#### Given records ####

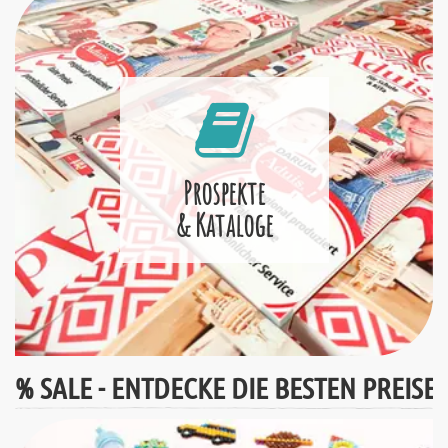
Prospekte
& Kataloge
% SALE - ENTDECKE DIE BESTEN PREISE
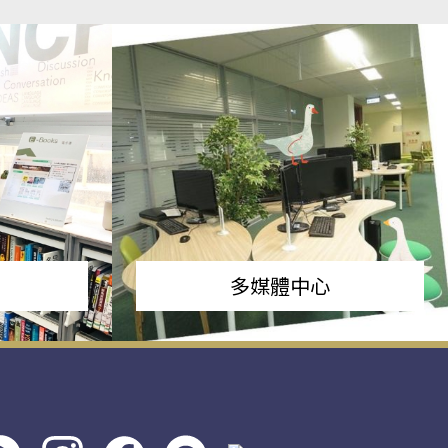
多媒體中心
s社
line社
instagram
facebook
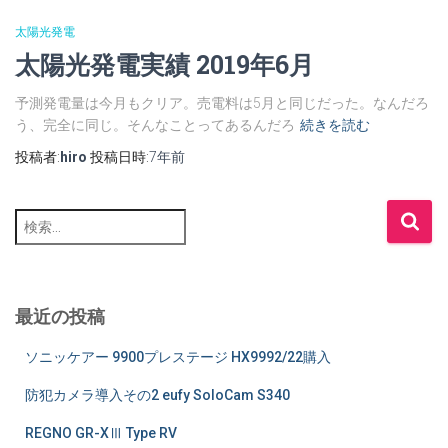
太陽光発電
太陽光発電実績 2019年6月
予測発電量は今月もクリア。売電料は5月と同じだった。なんだろ
う、完全に同じ。そんなことってあるんだろ
続きを読む
投稿者:
hiro
投稿日時:
7年
前
検
索
:
最近の投稿
ソニッケアー 9900プレステージ HX9992/22購入
防犯カメラ導入その2 eufy SoloCam S340
REGNO GR-XⅢ Type RV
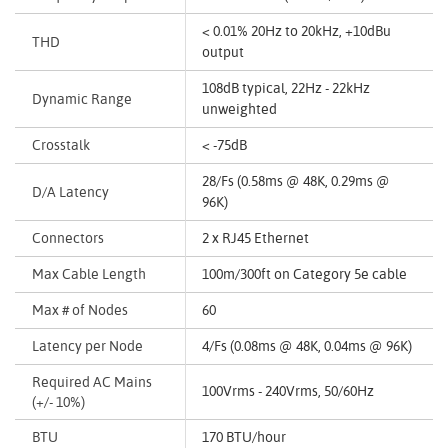
< 0.01% 20Hz to 20kHz, +10dBu
THD
output
108dB typical, 22Hz - 22kHz
Dynamic Range
unweighted
Crosstalk
< -75dB
28/Fs (0.58ms @ 48K, 0.29ms @
D/A Latency
96K)
Connectors
2 x RJ45 Ethernet
Max Cable Length
100m/300ft on Category 5e cable
Max # of Nodes
60
Latency per Node
4/Fs (0.08ms @ 48K, 0.04ms @ 96K)
Required AC Mains
100Vrms - 240Vrms, 50/60Hz
(+/- 10%)
BTU
170 BTU/hour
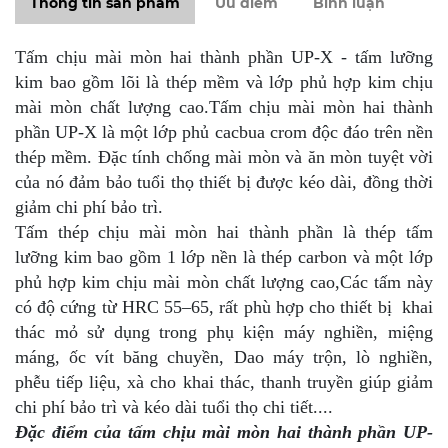
Thông tin sản phẩm
Ưu điểm
Bình luận
Tấm chịu mài mòn hai thành phần UP-X - tấm lưỡng
kim bao gồm lõi là thép mềm và lớp phủ hợp kim chịu
mài mòn chất lượng cao.Tấm chịu mài mòn hai thành
phần UP-X là một lớp phủ cacbua crom độc đáo trên nền
thép mềm. Đặc tính chống mài mòn và ăn mòn tuyệt vời
của nó đảm bảo tuổi thọ thiết bị được kéo dài, đồng thời
giảm chi phí bảo trì.
Tấm thép chịu mài mòn hai thành phần là thép tấm
lưỡng kim bao gồm 1 lớp nền là thép carbon và một lớp
phủ hợp kim chịu mài mòn chất lượng cao,Các tấm này
có độ cứng từ HRC 55–65, rất phù hợp cho thiết bị khai
thác mỏ sử dụng trong phụ kiện máy nghiền, miệng
máng, ốc vít băng chuyền, Dao máy trộn, lò nghiền,
phễu tiếp liệu, xà cho khai thác, thanh truyền giúp giảm
chi phí bảo trì và kéo dài tuổi thọ chi tiết....
Đặc điểm của tấm chịu mài mòn hai thành phần UP-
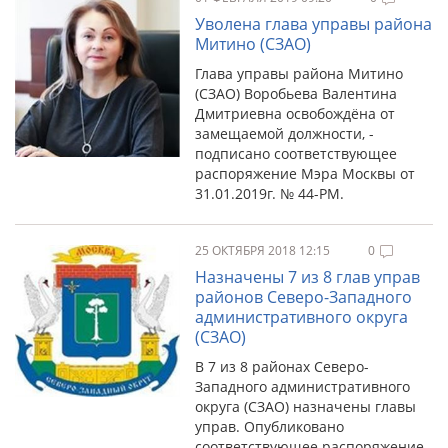
Уволена глава управы района
Митино (СЗАО)
Глава управы района Митино
(СЗАО) Воробьева Валентина
Дмитриевна освобождёна от
замещаемой должности, -
подписано соответствующее
распоряжение Мэра Москвы от
31.01.2019г. № 44-РМ.
25 ОКТЯБРЯ 2018 12:15
0
Назначены 7 из 8 глав управ
районов Северо-Западного
административного округа
(СЗАО)
В 7 из 8 районах Северо-
Западного административного
округа (СЗАО) назначены главы
управ. Опубликовано
соответствующее распоряжение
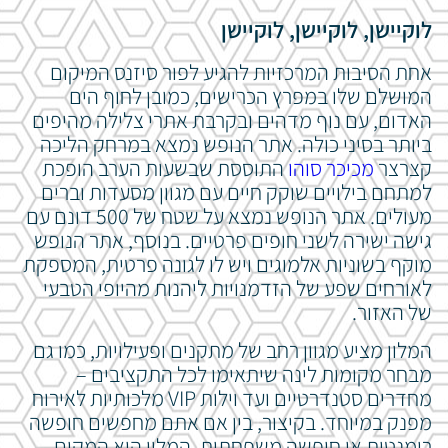
לוקיישן, לוקיישן, לוקיישן
אחת הסיבות המרכזיות להגיע לפור סיזנס המיקום
המושלם שלו במפרץ הכרישים, כמובן לחוף
הים
האדום, עם נוף מדהים ובקרבת אתרי צלילה מהיפים
ביותר בסיני כולה. אתר הנופש נמצא במרחק הליכה
קצרצר
מכיכר סוהו
התוססת שבשעות הערב הופכת
למתחם בילויים שוקק חיים עם מגוון מסעדות וברים
מעולים.
אתר הנופש נמצא על שטח של 500 דונם עם
גישה ישירה לשני חופים פרטיים.
בנוסף, אתר הנופש
מוקף בשוניות אלמוגים ויש לו לגונה פרטית, המספקת
לאורחים שפע של הזדמנויות ליהנות מהיופי הטבעי
של האזור.
המלון מציע מגוון רחב של מתקנים ופעילויות, כמו גם
מבחר מקומות לינה שיתאימו לכל התקציבים –
מחדרים סטנדרטיים ועד וילות VIP מלכותיות לאירוח
מפנק במיוחד.
בקיצור,
בין אם אתם מחפשים חופשה
רומנטית או חופשה משפחתית, המלון הוא המקום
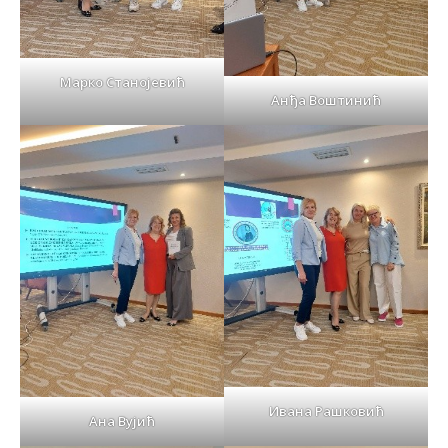
Марко Станојевић
Анђа Воштинић
Ивана Рашковић
Aнa Вујић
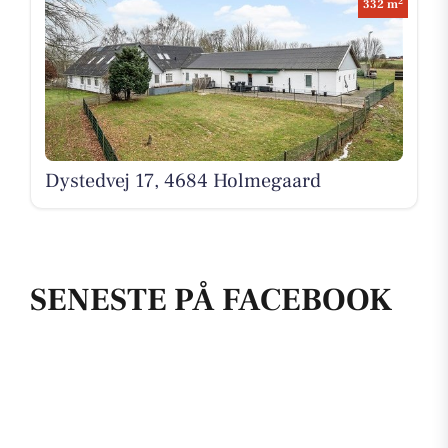
2
332 m
Dystedvej 17, 4684 Holmegaard
SENESTE PÅ FACEBOOK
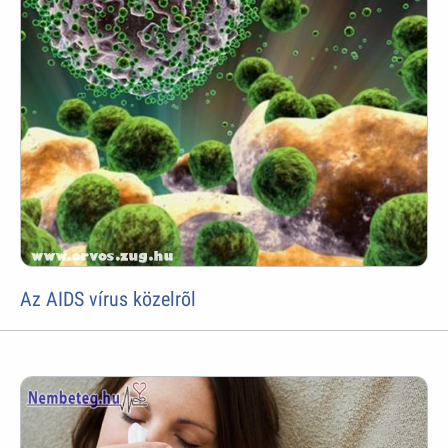
Az AIDS vírus közelrõl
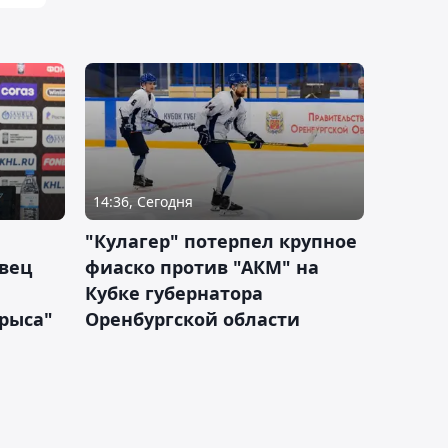
14:36, Сегодня
"Кулагер" потерпел крупное
вец
фиаско против "АКМ" на
Кубке губернатора
арыса"
Оренбургской области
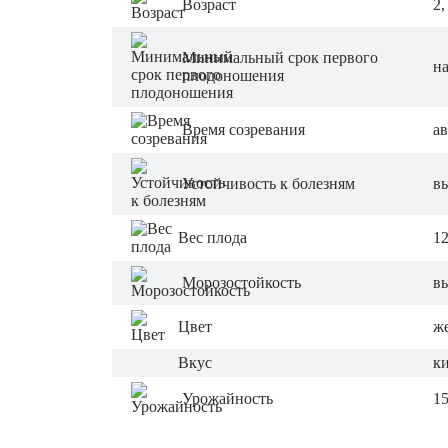
Возраст
2,
Минимальный срок первого
на
плодоношения
Время созревания
ав
Устойчивость к болезням
в
Вес плода
12
Морозостойкость
в
Цвет
же
Вкус
к
Урожайность
15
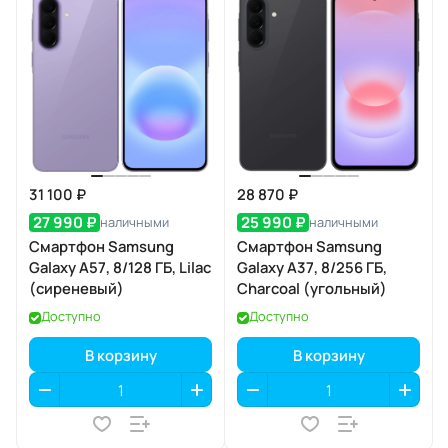
31 100 ₽
28 870 ₽
27 990 ₽
25 990 ₽
наличными
наличными
Смартфон Samsung
Смартфон Samsung
Galaxy A57, 8/128 ГБ, Lilac
Galaxy A37, 8/256 ГБ,
(сиреневый)
Charcoal (угольный)
Доступно
Доступно
В корзину
В корзину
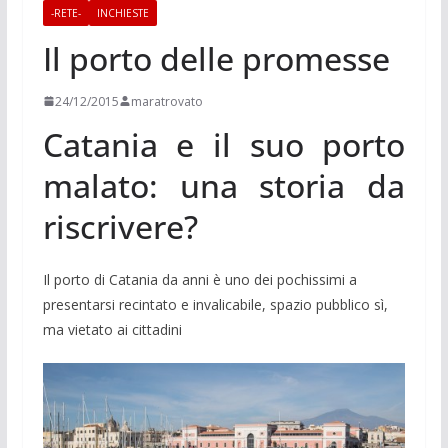
-RETE-
INCHIESTE
Il porto delle promesse
24/12/2015
maratrovato
Catania e il suo porto
malato: una storia da
riscrivere?
Il porto di Catania da anni è uno dei pochissimi a
presentarsi recintato e invalicabile, spazio pubblico sì,
ma vietato ai cittadini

####

* _Requirement_
Turn every line of text in the listing above into a numbered list, with no blank lines and no pictures.

* _Answer to this exercise_
1. Prospekte
2. & Kataloge
3. % SALE - ENTDECKE DIE BESTEN PREISE
4. 多媒體中心
5. s社
6. line社
7. instagram
8. facebook
9. 太陽光発電
10. 太陽光発電実績 2019年6月
11. 予測発電量は今月もクリア。売電料は5月と同じだった。なんだろ
12. う、完全に同じ。そんなことってあるんだろ
13. 続きを読む
14. 投稿者:
15. hiro
16. 投稿日時:
17. 7年
18. 前
19. 検
20. 索
21. :
22. 最近の投稿
23. ソニッケアー 9900プレステージ HX9992/22購入
24. 防犯カメラ導入その2 eufy SoloCam S340
25. REGNO GR-XⅢ Type RV
26. < 0.01% 20Hz to 20kHz, +10dBu
27. THD
28. output
29. 108dB typical, 22Hz - 22kHz
30. Dynamic Range
31. unweighted
32. Crosstalk
33. < -75dB
34. 28/Fs (0.58ms @ 48K, 0.29ms @
35. D/A Latency
36. 96K)
37. Connectors
38. 2 x RJ45 Ethernet
39. Max Cable Length
40. 100m/300ft on Category 5e cable
41. Max # of Nodes
42. 60
43. Latency per Node
44. 4/Fs (0.08ms @ 48K, 0.04ms @ 96K)
45. Required AC Mains
46. 100Vrms - 240Vrms, 50/60Hz
47. (+/- 10%)
48. BTU
49. 170 BTU/hour
50. Thông tin sản phẩm
51. Ưu điểm
52. Bình luận
53. Tấm chịu mài mòn hai thành phần UP-X - tấm lưỡng
54. kim bao gồm lõi là thép mềm và lớp phủ hợp kim chịu
55. mài mòn chất lượng cao.Tấm chịu mài mòn hai thành
56. phần UP-X là một lớp phủ cacbua crom độc đáo trên nền
57. thép mềm. Đặc tính chống mài mòn và ăn mòn tuyệt vời
58. của nó đảm bảo tuổi thọ thiết bị được kéo dài, đồng thời
59. giảm chi phí bảo trì.
60. Tấm thép chịu mài mòn hai thành phần là thép tấm
61. lưỡng kim bao gồm 1 lớp nền là thép carbon và một lớp
62. phủ hợp kim chịu mài mòn chất lượng cao,Các tấm này
63. có độ cứng từ HRC 55–65, rất phù hợp cho thiết bị khai
64. thác mỏ sử dụng trong phụ kiện máy nghiền, miệng
65. máng, ốc vít băng chuyền, Dao máy trộn, lò nghiền,
66. phễu tiếp liệu, xà cho khai thác, thanh truyền giúp giảm
67. chi phí bảo trì và kéo dài tuổi thọ chi tiết....
68. Đặc điểm của tấm chịu mài mòn hai thành phần UP-
69. Уволена глава управы района
70. Митино (СЗАО)
71. Глава управы района Митино
72. (СЗАО) Воробьева Валентина
73. Дмитриевна освобождёна от
74. замещаемой должности, -
75. подписано соответствующее
76. распоряжение Мэра Москвы от
77. 31.01.2019г. № 44-РМ.
78. 25 ОКТЯБРЯ 2018 12:15
79. 0
80. Назначены 7 из 8 глав управ
81. районов Северо-Западного
82. административного округа
83. (СЗАО)
84. В 7 из 8 районах Северо-
85. Западного административного
86. округа (СЗАО) назначены главы
87. управ. Опубликовано
88. соответствующее распоряжение
89. לוקיישן, לוקיישן, לוקיישן
90. אחת הסיבות המרכזיות להגיע לפור סיזנס המיקום
91. המושלם שלו במפרץ הכרישים, כמובן לחוף
92. הים
93. האדום, עם נוף מדהים ובקרבת אתרי צלילה מהיפים
94. ביותר בסיני כולה. אתר הנופש נמצא במרחק הליכה
95. קצרצר
96. מכיכר סוהו
97. התוססת שבשעות הערב הופכת
98. למתחם בילויים שוקק חיים עם מגוון מסעדות וברים
99. מעולים.
100. אתר הנופש נמצא על שטח של 500 דונם עם
101. גישה ישירה לשני חופים פרטיים.
102. בנוסף, אתר הנופש
103. מוקף בשוניות אלמוגים ויש לו לגונה פרטית, המספקת
104. לאורחים שפע של הזדמנויות ליהנות מהיופי הטבעי
105. של האזור.
106. המלון מציע מגוון רחב של מתקנים ופעילויות, כמו גם
107. מבחר מקומות לינה שיתאימו לכל התקציבים –
108. מחדרים סטנדרטיים ועד וילות VIP מלכותיות לאירוח
109. מפנק במיוחד.
110. בקיצור,
111. בין אם אתם מחפשים חופשה
112. רומנטית או חופשה משפחתית, המלון הוא המקום
113. Марко Станојевић
114. Анђа Воштинић
115. Ивана Рашковић
116. Aнa Вујић
117. 2
118. 332 m
119. Dystedvej 17, 4684 Holmegaard
120. SENESTE PÅ FACEBOOK
121. Az AIDS vírus közelrõl
122. 14:36, Сегодня
123. "Кулагер" потерпел крупное
124. вец
125. фиаско против "АКМ" на
126. Кубке губернатора
127. арыса"
128. Оренбургской области
129. Возраст
130. 2,
131. Минимальный срок первого
132. на
133. плодоношения
134. Время созревания
135. ав
136. Устойчивость к болезням
137. в
138. Вес плода
139. 12
140. Морозостойкость
141. в
142. Цвет
143. же
144. Вкус
145. к
146. Урожайность
147. 15
148. 31 100 ₽
149. 28 870 ₽
150. 27 990 ₽
151. 25 990 ₽
152. наличными
153. наличными
154. Смартфон Samsung
155. Смартфон Samsung
156. Galaxy A57, 8/128 ГБ, Lilac
157. Galaxy A37, 8/256 ГБ,
158. (сиреневый)
159. Charcoal (угольный)
160. Доступно
161. Доступно
162. В корзину
163. В корзину
164. -RETE-
165. INCHIESTE
166. Il porto delle promesse
167. 24/12/2015
168. maratrovato
169. Catania e il suo porto
170. malato: una storia da
171. riscrivere?
172. Il porto di Catania da anni è uno dei pochissimi a
173. presentarsi recintato e invalicabile, spazio pubblico sì,
174. ma vietato ai cittadini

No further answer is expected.